- _Work required_: Starting at the first line of the listing and ending with the line that has "Superrask levering", rewrite those lines as a numbered list, including both ends and skipping blank lines. Leave the pictures out.

- _Excerpted records_:

━━━━━━

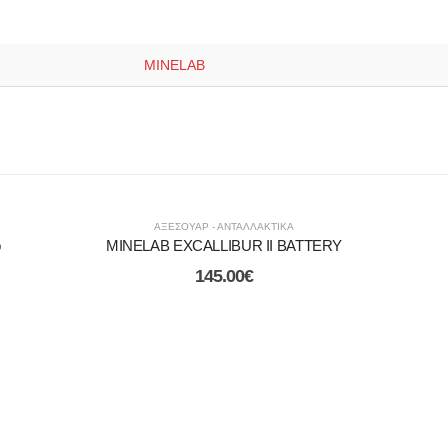
MINELAB
ΑΞΕΣΟΥΑΡ - ΑΝΤΑΛΛΑΚΤΙΚΑ
p
MINELAB EXCALLIBUR II BATTERY
145.00
€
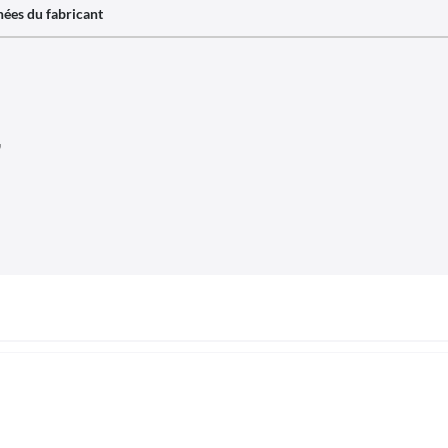
ées du fabricant
"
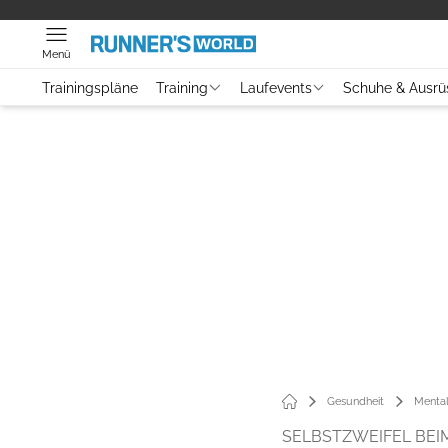
Menü
Trainingspläne
Training
Laufevents
Schuhe & Ausrü
Gesundheit
Menta
SELBSTZWEIFEL BEI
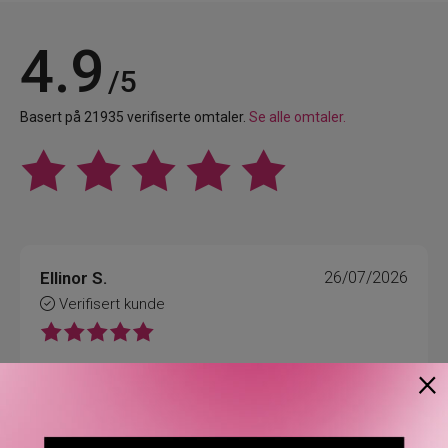
4.9
/5
Basert på 21935 verifiserte omtaler.
Se alle omtaler.
Ellinor S.
26/07/2026
Verifisert kunde
×
Raskt og effektivt!
Superrask levering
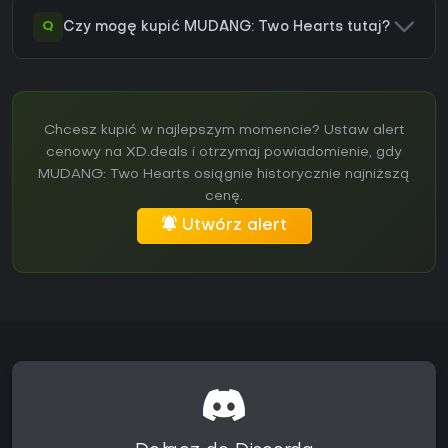
Q
Czy mogę kupić MUDANG: Two Hearts tutaj?
Chcesz kupić w najlepszym momencie? Ustaw alert
cenowy na XD.deals i otrzymaj powiadomienie, gdy
MUDANG: Two Hearts osiągnie historycznie najniższą
cenę.
Utwórz alert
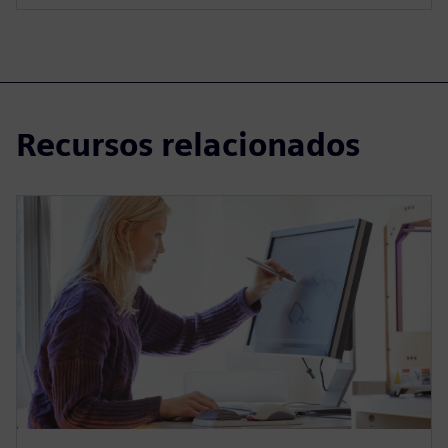
Recursos relacionados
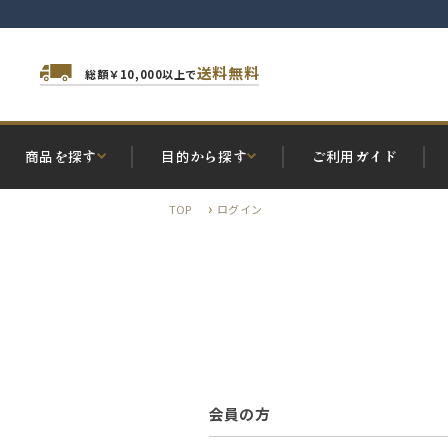
送料無料
総額￥10,000以上で
商品を探す
目的から探す
ご利用ガイド
TOP
ログイン
会員の方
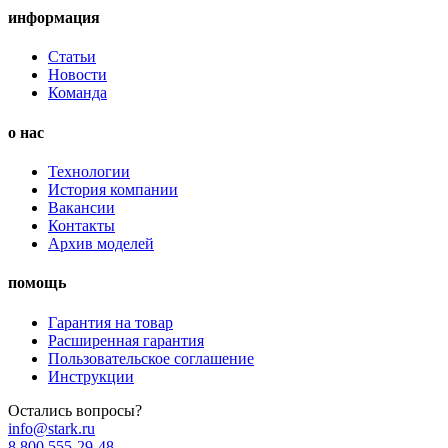
информация
Статьи
Новости
Команда
о нас
Технологии
История компании
Вакансии
Контакты
Архив моделей
помощь
Гарантия на товар
Расширенная гарантия
Пользовательское соглашение
Инструкции
Остались вопросы?
info@stark.ru
8 800 555-29-48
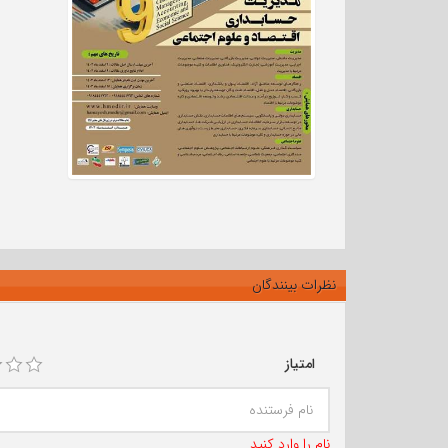
نظرات بینندگان
امتیاز
نام را وارد کنید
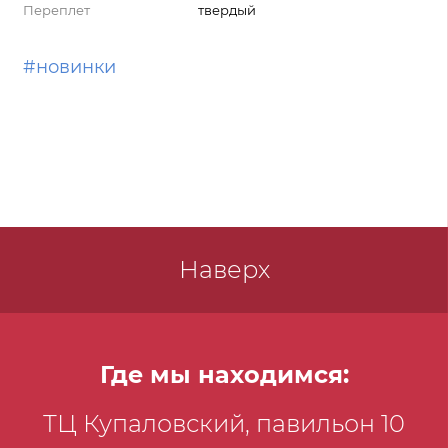
Переплет
твердый
#новинки
Наверх
Где мы находимся:
ТЦ Купаловский, павильон 10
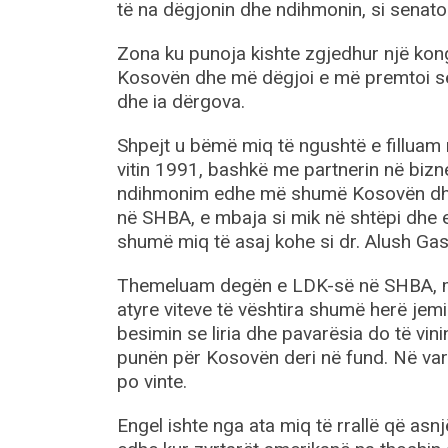
të na dëgjonin dhe ndihmonin, si senato
Zona ku punoja kishte zgjedhur një kongre
Kosovën dhe më dëgjoi e më premtoi s
dhe ia dërgova.
Shpejt u bëmë miq të ngushtë e fillua
vitin 1991, bashkë me partnerin në bizn
ndihmonim edhe më shumë Kosovën dhe 
në SHBA, e mbaja si mik në shtëpi dhe 
shumë miq të asaj kohe si dr. Alush Gashi
Themeluam degën e LDK-së në SHBA, më
atyre viteve të vështira shumë herë jem
besimin se liria dhe pavarësia do të vi
punën për Kosovën deri në fund. Në varri
po vinte.
Engel ishte nga ata miq të rrallë që as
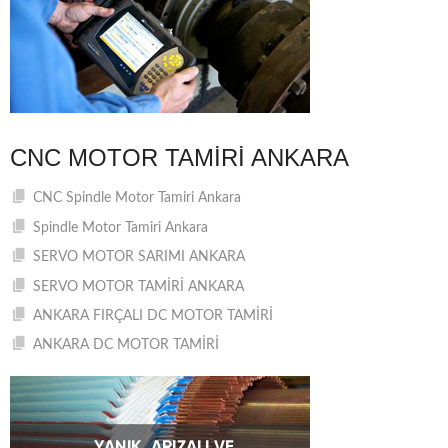
CNC MOTOR TAMIRI ANKARA
CNC Spindle Motor Tamiri Ankara
Spindle Motor Tamiri Ankara
SERVO MOTOR SARIMI ANKARA
SERVO MOTOR TAMİRİ ANKARA
ANKARA FIRÇALI DC MOTOR TAMİRİ
ANKARA DC MOTOR TAMİRİ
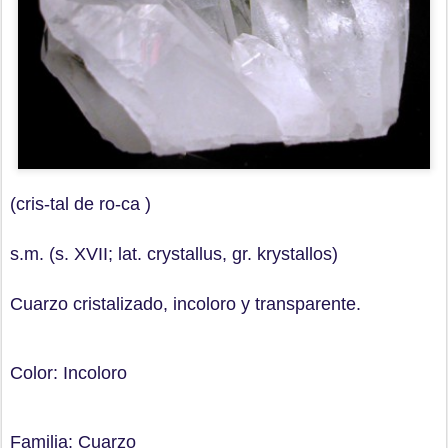
(cris-tal de ro-ca )
s.m. (s. XVII; lat. crystallus, gr. krystallos)
Cuarzo cristalizado, incoloro y transparente.
Color: Incoloro
Familia: Cuarzo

━━━━━━

- _Written solution_:
1. MINELAB
2. ΑΞΕΣΟΥΑΡ - ΑΝΤΑΛΛΑΚΤΙΚΑ
3. p
4. MINELAB EXCALLIBUR II BATTERY
5. 145.00
6. €
7. ées du fabricant
8. "
9. Menü
10. Trainingspläne
11. Training
12. Laufevents
13. Schuhe & Ausrü
14. Gesundheit
15. Menta
16. SELBSTZWEIFEL BEI
17. 4.9
18. /5
19. Basert på 21935 verifiserte omtaler.
20. Se alle omtaler.
21. Ellinor S.
22. 26/07/2026
23. Verifisert kunde
24. ×
25. Raskt og effektivt!
26. Superrask levering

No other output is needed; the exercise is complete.